Repeat everything in the data exactly except images.

[[ Available data, beginning ]]

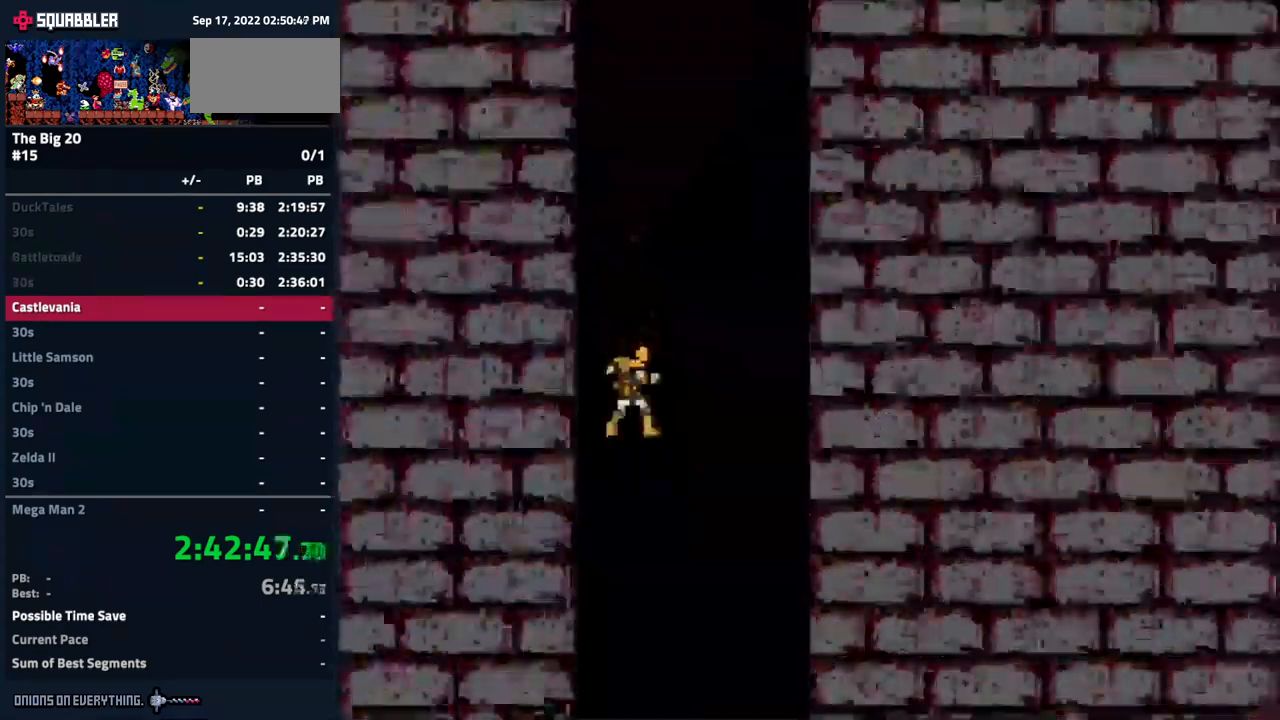
{"buttons": ["DPAD_RIGHT"], "events": []}
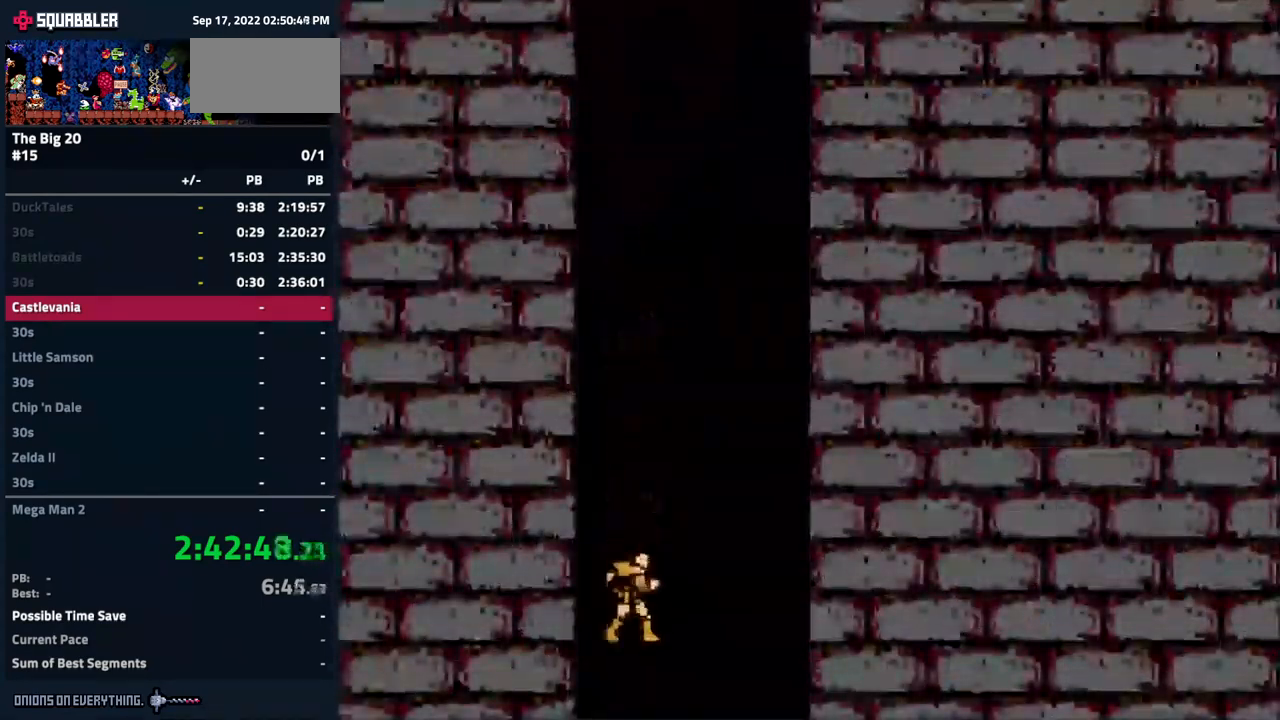
{"buttons": ["DPAD_RIGHT"], "events": []}
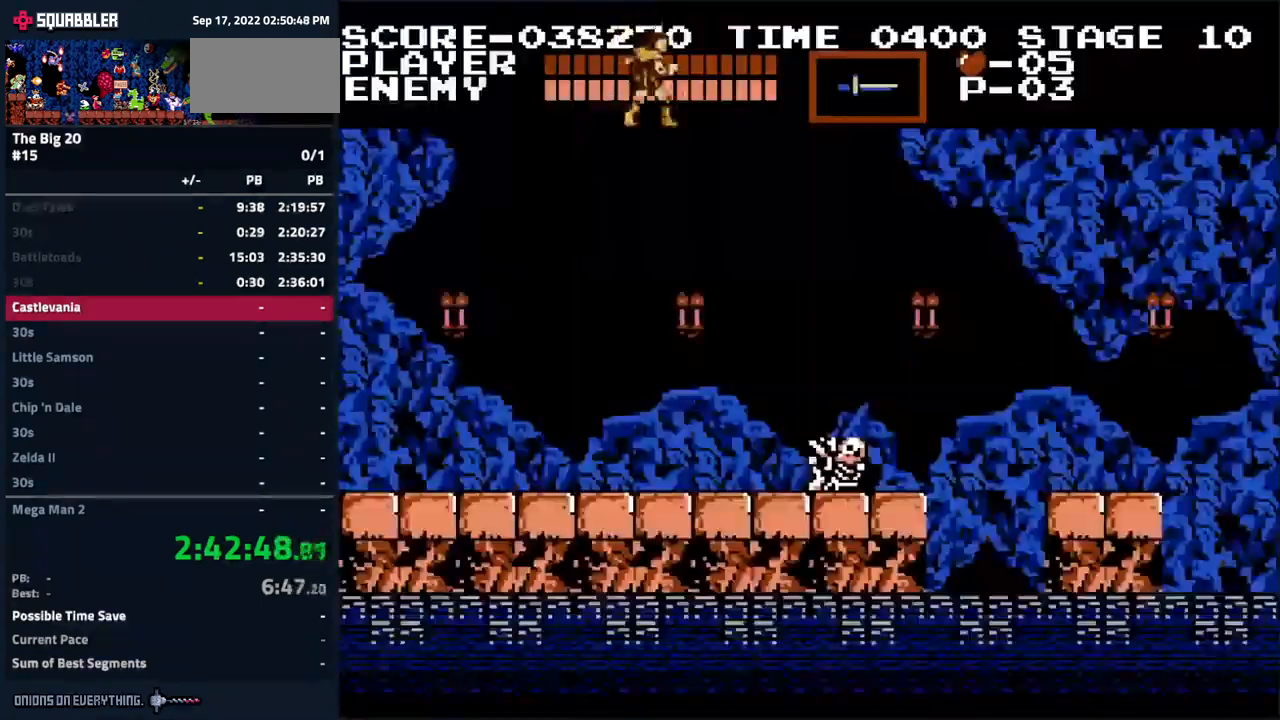
{"buttons": ["DPAD_RIGHT"], "events": []}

[[ Available data, end ]]

● Reply
{"buttons": ["DPAD_RIGHT"], "events": []}
{"buttons": ["DPAD_RIGHT"], "events": []}
{"buttons": ["DPAD_RIGHT"], "events": []}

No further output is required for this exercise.